Using the correct base hypergeometric distribution, it is straightforward to solve for the joint pdf:
\begin{equation}
P(B_1 = b_1, \ldots, B_{k} = b_{k})
= \frac{1}{\binom{N}{B}} \cdot \prod_{j=1}^{k} \binom{n}{b_j}
\end{equation}

where $B_i$ is the random variable whose outcomes $b_i$ are the number of black balls in shard $i$.

We can then solve for the CDF, but end up with a nasty sum:

\begin{equation}
P(B_1 \leq l, \ldots B_{k} \leq l)
= \frac{1}{\binom{N}{B}} \cdot \overbrace{\sum_{b_1=0}^l…\sum_{b_k=0}^l}^{\sum_i^k b_i = B} \prod_{i=0}^l \binom{n}{b_i}
\end{equation}

This CDF evokes generalized Vandermonde's Identity, but that gives the unconstrained solution.

My current approach is as follows:

  1. Count the number of ways to divide the $B$ black balls into $k$ bins with no more than $l$ black balls in any bin. This is essentially this answer that uses a combinatorial PIE, or equivalently using a constrained generating function.
  2. Count the number of ways to divide the $B$ black balls into $k$ bins with no more than $n$ black balls in any bin, by the same logic.
  3. Divide 1 (the total number of correct solutions) by 2 (the total number of possible solutions) to get the probability

My thinking is that once the $B$ black balls are assigned, then the $W$ white ball placement is already determined: $w_i = n – b_i$.

But this solution does not match simulated results. For example, for $N = 30$, $B=3$, $k = 5$, and $l = 2$, the above logic says the probability of no limit being broken is 85.7%, while simulation indicates it is 97.6%.

Is there a closed form solution to this probability? Thanks!

Best Answer

We have $30$ balls, of which $3$ are black. The balls are divided into five groups of six each. Now, the balls are distributed "randomly", but there are many different ways to randomize things, and they produce different answers. In this case, it seems reasonable to assume that the balls are set out in a row like a shuffled deck of cards, so that each of the $\binom{30}3$ distinguishable arrangements are equally likely, and that we then divide them into groups of six going from left to right. This procedure is appropriate for many applications. I cannot say whether it is the best for your application.

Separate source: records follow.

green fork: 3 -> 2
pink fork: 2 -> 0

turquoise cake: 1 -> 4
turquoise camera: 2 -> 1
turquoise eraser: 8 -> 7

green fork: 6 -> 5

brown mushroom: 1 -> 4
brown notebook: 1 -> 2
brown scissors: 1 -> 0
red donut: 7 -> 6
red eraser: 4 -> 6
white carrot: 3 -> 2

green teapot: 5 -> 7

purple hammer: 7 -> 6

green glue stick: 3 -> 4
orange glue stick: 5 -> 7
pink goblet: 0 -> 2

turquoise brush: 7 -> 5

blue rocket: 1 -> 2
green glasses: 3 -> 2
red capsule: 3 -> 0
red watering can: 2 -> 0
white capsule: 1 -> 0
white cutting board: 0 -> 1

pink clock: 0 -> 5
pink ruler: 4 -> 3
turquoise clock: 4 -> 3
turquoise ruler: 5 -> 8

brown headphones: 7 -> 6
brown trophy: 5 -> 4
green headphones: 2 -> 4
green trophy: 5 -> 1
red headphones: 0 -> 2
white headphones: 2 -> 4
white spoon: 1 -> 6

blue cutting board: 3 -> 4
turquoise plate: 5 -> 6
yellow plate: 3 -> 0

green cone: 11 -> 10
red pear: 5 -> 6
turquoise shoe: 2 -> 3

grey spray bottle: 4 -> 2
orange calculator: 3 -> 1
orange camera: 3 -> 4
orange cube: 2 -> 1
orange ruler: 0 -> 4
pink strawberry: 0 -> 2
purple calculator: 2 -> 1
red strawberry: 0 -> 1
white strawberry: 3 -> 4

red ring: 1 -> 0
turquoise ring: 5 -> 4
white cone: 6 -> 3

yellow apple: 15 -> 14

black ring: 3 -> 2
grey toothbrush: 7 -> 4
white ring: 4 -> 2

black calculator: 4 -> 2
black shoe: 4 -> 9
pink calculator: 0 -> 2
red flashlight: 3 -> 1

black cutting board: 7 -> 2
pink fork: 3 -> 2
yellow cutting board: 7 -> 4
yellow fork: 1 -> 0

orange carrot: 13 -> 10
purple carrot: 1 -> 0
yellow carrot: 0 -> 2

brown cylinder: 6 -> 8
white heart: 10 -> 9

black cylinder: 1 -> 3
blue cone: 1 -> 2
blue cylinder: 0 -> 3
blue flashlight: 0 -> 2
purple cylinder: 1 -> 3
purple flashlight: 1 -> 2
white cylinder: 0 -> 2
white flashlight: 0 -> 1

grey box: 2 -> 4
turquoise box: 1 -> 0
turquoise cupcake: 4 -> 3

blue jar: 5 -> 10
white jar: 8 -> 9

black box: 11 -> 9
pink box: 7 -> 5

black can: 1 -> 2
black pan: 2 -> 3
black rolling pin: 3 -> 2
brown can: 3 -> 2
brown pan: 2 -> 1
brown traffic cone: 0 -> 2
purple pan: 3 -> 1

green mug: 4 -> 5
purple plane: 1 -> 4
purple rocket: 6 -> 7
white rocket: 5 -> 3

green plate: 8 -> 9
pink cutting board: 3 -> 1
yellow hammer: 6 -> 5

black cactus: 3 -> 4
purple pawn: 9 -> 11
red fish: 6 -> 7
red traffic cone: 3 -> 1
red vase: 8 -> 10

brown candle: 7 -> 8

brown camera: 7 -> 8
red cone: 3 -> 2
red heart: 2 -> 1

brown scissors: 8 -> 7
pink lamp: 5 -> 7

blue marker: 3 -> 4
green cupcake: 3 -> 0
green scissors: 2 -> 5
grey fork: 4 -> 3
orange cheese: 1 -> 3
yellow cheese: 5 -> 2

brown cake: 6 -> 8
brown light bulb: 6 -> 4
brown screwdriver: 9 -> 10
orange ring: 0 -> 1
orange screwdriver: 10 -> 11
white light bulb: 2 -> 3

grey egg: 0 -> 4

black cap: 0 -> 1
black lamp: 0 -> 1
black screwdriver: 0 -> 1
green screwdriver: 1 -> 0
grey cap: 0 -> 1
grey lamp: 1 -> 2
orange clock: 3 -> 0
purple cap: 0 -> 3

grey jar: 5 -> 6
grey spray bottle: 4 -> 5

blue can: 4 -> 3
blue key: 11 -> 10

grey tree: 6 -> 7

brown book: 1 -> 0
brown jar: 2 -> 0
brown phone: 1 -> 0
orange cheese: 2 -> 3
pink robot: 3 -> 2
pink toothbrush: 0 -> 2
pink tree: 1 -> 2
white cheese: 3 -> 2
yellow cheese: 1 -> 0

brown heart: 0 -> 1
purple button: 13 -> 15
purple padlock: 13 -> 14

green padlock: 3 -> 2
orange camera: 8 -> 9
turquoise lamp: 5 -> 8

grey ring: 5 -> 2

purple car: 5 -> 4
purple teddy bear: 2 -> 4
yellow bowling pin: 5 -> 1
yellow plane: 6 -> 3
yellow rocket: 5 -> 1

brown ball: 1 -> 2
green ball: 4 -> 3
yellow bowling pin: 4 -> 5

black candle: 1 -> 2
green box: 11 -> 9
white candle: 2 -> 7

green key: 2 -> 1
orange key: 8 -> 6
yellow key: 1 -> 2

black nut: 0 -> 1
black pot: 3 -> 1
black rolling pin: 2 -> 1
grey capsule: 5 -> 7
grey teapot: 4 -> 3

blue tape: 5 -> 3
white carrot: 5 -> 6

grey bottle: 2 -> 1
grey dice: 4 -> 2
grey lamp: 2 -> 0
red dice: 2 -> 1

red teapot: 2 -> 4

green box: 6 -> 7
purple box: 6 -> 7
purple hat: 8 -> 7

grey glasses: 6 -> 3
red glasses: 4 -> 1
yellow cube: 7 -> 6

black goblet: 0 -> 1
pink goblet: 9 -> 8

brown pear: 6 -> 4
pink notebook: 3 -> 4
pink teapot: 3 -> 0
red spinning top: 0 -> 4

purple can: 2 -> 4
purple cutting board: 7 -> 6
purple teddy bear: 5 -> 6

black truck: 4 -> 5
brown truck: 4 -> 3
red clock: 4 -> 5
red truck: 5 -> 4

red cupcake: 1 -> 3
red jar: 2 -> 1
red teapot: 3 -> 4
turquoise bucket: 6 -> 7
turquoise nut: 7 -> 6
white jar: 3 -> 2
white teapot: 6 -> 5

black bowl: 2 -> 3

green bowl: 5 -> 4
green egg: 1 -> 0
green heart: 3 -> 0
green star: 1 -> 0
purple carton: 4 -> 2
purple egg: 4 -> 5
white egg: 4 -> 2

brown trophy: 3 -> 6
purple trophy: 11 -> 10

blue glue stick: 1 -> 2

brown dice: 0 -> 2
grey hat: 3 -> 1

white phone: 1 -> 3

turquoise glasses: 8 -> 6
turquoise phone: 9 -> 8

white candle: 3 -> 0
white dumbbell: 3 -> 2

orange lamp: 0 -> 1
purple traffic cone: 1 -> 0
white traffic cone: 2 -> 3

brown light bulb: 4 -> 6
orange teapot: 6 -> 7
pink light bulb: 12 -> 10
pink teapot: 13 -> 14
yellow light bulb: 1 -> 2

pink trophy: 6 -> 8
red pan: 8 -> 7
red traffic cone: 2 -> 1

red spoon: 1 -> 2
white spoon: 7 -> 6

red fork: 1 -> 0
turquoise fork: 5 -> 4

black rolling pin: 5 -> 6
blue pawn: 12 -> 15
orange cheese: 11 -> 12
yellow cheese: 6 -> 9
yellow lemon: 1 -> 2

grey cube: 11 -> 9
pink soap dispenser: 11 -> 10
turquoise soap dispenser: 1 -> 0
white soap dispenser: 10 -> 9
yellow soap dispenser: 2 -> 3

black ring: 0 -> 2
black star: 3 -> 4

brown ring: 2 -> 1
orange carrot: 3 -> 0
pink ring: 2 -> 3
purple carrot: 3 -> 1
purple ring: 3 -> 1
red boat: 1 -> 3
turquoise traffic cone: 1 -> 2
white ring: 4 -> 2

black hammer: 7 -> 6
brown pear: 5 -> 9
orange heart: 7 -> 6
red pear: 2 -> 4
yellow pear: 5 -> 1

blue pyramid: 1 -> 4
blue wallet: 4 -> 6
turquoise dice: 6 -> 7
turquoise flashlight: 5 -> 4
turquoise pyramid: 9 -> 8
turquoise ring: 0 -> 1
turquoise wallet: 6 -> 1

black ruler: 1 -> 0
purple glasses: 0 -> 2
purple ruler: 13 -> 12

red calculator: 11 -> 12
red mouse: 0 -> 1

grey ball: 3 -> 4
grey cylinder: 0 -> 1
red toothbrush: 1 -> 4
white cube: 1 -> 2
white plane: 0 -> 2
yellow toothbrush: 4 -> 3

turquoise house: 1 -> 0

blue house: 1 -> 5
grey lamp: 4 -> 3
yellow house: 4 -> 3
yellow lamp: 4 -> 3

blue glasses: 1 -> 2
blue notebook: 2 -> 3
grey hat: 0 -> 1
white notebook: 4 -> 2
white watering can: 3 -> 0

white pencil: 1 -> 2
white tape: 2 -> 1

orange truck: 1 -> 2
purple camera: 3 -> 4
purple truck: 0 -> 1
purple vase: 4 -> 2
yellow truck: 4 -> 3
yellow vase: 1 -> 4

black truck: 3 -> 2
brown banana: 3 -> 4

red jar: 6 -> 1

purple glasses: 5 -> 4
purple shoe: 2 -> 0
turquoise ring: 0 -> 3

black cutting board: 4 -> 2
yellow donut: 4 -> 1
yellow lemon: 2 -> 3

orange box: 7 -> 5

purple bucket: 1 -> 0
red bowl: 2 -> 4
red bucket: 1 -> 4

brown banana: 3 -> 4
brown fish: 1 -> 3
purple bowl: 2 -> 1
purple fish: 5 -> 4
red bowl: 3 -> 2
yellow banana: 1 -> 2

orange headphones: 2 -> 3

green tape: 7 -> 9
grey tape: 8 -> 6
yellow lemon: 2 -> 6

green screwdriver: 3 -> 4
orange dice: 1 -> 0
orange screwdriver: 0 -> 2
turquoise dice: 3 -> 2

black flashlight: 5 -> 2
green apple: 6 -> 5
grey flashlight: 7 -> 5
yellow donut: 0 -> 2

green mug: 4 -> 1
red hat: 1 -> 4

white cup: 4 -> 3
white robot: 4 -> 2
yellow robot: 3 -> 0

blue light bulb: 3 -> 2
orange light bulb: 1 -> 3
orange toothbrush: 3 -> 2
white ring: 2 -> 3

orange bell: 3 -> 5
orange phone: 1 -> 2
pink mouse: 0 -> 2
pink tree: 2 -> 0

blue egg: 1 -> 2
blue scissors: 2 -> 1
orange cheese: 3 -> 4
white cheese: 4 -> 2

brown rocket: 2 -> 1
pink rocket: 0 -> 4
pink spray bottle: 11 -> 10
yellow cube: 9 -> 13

The condition is that each group have no more than two black balls.

  • There is $\binom60=1$ way that a group can have no black balls.
  • There are $\binom61=6$ ways that a group can have one black ball.
  • There are $\binom62=15$ ways that a group can have two black balls.

Thus each group can be represented by the generating function $1+6x+15x^2$.

There are five groups, so the generating function to count all layouts which obey the condition is

$$(1+6x+15x^2)^5$$

The expansion begins

$$1+30x+435x^2+3960x^3+24930x^4+\ldots$$ which tells us that there is one layout with no black balls, thirty layouts with one black ball, $435$ layouts with two black balls, etc. In your example we get $3960$ layouts, and on dividing by $\binom{30}3=4060$, the result is a probability of $0.97537...$

In general, the coefficients can be calculated with the multinomial theorem. Here the coefficient for $x^p$, where $p$ represents the number of black balls, is

$$\sum_{i+j+k=5;\ j+2k=p} \binom{5}{i,j,k}1^i6^j15^k$$

where $\binom{5}{i,j,k}=\frac{5!}{i!j!k!}$. Since this example involves a trinomial, $1+6x+15x^2$, we have three variables $i,j,k$ and we need to find non-negative integer solutions of the system $i+j+k=5;\ j+2k=p$. For $p=3$ the solutions are $(3,1,1)$ and $(2,3,0)$ so the sum is

$$20\cdot 1^3\cdot 6^1\cdot 15^1+10\cdot 1^2\cdot 6^3\cdot 15^0=1800+2160=3960$$

Larger examples can be done by a computer algebra system, or just any package which can multiply polynomials together.